● Stated task:
Render every line of the listing below as a numbered list, omitting any blank lines.

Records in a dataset
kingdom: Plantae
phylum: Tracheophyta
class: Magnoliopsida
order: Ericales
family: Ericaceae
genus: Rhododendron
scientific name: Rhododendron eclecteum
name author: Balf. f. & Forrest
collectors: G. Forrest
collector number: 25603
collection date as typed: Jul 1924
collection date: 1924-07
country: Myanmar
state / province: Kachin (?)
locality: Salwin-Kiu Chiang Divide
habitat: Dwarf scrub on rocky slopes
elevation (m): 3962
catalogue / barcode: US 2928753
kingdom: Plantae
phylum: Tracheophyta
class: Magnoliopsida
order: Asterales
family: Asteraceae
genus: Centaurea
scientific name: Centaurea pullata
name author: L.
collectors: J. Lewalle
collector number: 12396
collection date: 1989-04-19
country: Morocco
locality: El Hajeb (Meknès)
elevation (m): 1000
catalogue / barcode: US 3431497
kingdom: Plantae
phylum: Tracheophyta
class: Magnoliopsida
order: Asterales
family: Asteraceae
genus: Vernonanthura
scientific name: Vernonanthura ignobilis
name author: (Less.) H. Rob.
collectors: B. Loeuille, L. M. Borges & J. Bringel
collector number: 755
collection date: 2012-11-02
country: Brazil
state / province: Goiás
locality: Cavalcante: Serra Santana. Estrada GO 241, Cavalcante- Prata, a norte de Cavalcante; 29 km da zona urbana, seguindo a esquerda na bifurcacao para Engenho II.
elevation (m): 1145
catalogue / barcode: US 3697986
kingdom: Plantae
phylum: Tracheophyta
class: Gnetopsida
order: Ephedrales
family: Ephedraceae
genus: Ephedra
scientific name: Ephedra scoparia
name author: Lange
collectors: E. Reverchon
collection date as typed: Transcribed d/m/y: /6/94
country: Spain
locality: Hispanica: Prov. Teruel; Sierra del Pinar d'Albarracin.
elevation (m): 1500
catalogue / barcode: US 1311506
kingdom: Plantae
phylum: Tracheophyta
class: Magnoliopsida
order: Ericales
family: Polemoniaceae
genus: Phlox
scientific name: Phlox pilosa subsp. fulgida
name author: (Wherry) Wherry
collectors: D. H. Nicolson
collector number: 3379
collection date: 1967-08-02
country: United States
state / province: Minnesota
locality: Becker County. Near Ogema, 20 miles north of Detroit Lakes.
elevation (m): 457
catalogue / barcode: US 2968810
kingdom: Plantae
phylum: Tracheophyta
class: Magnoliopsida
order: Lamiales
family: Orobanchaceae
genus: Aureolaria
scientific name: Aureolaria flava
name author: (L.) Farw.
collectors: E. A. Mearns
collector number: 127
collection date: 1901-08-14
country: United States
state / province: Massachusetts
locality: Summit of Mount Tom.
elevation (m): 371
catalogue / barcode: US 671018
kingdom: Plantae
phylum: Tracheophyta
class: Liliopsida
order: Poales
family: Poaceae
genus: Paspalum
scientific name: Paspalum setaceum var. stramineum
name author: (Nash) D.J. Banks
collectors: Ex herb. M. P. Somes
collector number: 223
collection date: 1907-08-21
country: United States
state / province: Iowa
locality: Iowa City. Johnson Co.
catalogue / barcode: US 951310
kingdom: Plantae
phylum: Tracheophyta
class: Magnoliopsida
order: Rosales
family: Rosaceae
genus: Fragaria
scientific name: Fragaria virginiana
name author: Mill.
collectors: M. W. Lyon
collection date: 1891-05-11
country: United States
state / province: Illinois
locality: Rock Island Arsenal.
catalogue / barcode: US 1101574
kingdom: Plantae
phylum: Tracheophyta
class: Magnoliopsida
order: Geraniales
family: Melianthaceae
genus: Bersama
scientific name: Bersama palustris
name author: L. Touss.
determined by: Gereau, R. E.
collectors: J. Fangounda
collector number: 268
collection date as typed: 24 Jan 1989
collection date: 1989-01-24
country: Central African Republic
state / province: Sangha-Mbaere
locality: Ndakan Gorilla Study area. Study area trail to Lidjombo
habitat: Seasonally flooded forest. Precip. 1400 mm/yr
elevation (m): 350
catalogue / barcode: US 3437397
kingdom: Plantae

● The result:
1. kingdom: Plantae
2. phylum: Tracheophyta
3. class: Magnoliopsida
4. order: Ericales
5. family: Ericaceae
6. genus: Rhododendron
7. scientific name: Rhododendron eclecteum
8. name author: Balf. f. & Forrest
9. collectors: G. Forrest
10. collector number: 25603
11. collection date as typed: Jul 1924
12. collection date: 1924-07
13. country: Myanmar
14. state / province: Kachin (?)
15. locality: Salwin-Kiu Chiang Divide
16. habitat: Dwarf scrub on rocky slopes
17. elevation (m): 3962
18. catalogue / barcode: US 2928753
19. kingdom: Plantae
20. phylum: Tracheophyta
21. class: Magnoliopsida
22. order: Asterales
23. family: Asteraceae
24. genus: Centaurea
25. scientific name: Centaurea pullata
26. name author: L.
27. collectors: J. Lewalle
28. collector number: 12396
29. collection date: 1989-04-19
30. country: Morocco
31. locality: El Hajeb (Meknès)
32. elevation (m): 1000
33. catalogue / barcode: US 3431497
34. kingdom: Plantae
35. phylum: Tracheophyta
36. class: Magnoliopsida
37. order: Asterales
38. family: Asteraceae
39. genus: Vernonanthura
40. scientific name: Vernonanthura ignobilis
41. name author: (Less.) H. Rob.
42. collectors: B. Loeuille, L. M. Borges & J. Bringel
43. collector number: 755
44. collection date: 2012-11-02
45. country: Brazil
46. state / province: Goiás
47. locality: Cavalcante: Serra Santana. Estrada GO 241, Cavalcante- Prata, a norte de Cavalcante; 29 km da zona urbana, seguindo a esquerda na bifurcacao para Engenho II.
48. elevation (m): 1145
49. catalogue / barcode: US 3697986
50. kingdom: Plantae
51. phylum: Tracheophyta
52. class: Gnetopsida
53. order: Ephedrales
54. family: Ephedraceae
55. genus: Ephedra
56. scientific name: Ephedra scoparia
57. name author: Lange
58. collectors: E. Reverchon
59. collection date as typed: Transcribed d/m/y: /6/94
60. country: Spain
61. locality: Hispanica: Prov. Teruel; Sierra del Pinar d'Albarracin.
62. elevation (m): 1500
63. catalogue / barcode: US 1311506
64. kingdom: Plantae
65. phylum: Tracheophyta
66. class: Magnoliopsida
67. order: Ericales
68. family: Polemoniaceae
69. genus: Phlox
70. scientific name: Phlox pilosa subsp. fulgida
71. name author: (Wherry) Wherry
72. collectors: D. H. Nicolson
73. collector number: 3379
74. collection date: 1967-08-02
75. country: United States
76. state / province: Minnesota
77. locality: Becker County. Near Ogema, 20 miles north of Detroit Lakes.
78. elevation (m): 457
79. catalogue / barcode: US 2968810
80. kingdom: Plantae
81. phylum: Tracheophyta
82. class: Magnoliopsida
83. order: Lamiales
84. family: Orobanchaceae
85. genus: Aureolaria
86. scientific name: Aureolaria flava
87. name author: (L.) Farw.
88. collectors: E. A. Mearns
89. collector number: 127
90. collection date: 1901-08-14
91. country: United States
92. state / province: Massachusetts
93. locality: Summit of Mount Tom.
94. elevation (m): 371
95. catalogue / barcode: US 671018
96. kingdom: Plantae
97. phylum: Tracheophyta
98. class: Liliopsida
99. order: Poales
100. family: Poaceae
101. genus: Paspalum
102. scientific name: Paspalum setaceum var. stramineum
103. name author: (Nash) D.J. Banks
104. collectors: Ex herb. M. P. Somes
105. collector number: 223
106. collection date: 1907-08-21
107. country: United States
108. state / province: Iowa
109. locality: Iowa City. Johnson Co.
110. catalogue / barcode: US 951310
111. kingdom: Plantae
112. phylum: Tracheophyta
113. class: Magnoliopsida
114. order: Rosales
115. family: Rosaceae
116. genus: Fragaria
117. scientific name: Fragaria virginiana
118. name author: Mill.
119. collectors: M. W. Lyon
120. collection date: 1891-05-11
121. country: United States
122. state / province: Illinois
123. locality: Rock Island Arsenal.
124. catalogue / barcode: US 1101574
125. kingdom: Plantae
126. phylum: Tracheophyta
127. class: Magnoliopsida
128. order: Geraniales
129. family: Melianthaceae
130. genus: Bersama
131. scientific name: Bersama palustris
132. name author: L. Touss.
133. determined by: Gereau, R. E.
134. collectors: J. Fangounda
135. collector number: 268
136. collection date as typed: 24 Jan 1989
137. collection date: 1989-01-24
138. country: Central African Republic
139. state / province: Sangha-Mbaere
140. locality: Ndakan Gorilla Study area. Study area trail to Lidjombo
141. habitat: Seasonally flooded forest. Precip. 1400 mm/yr
142. elevation (m): 350
143. catalogue / barcode: US 3437397
144. kingdom: Plantae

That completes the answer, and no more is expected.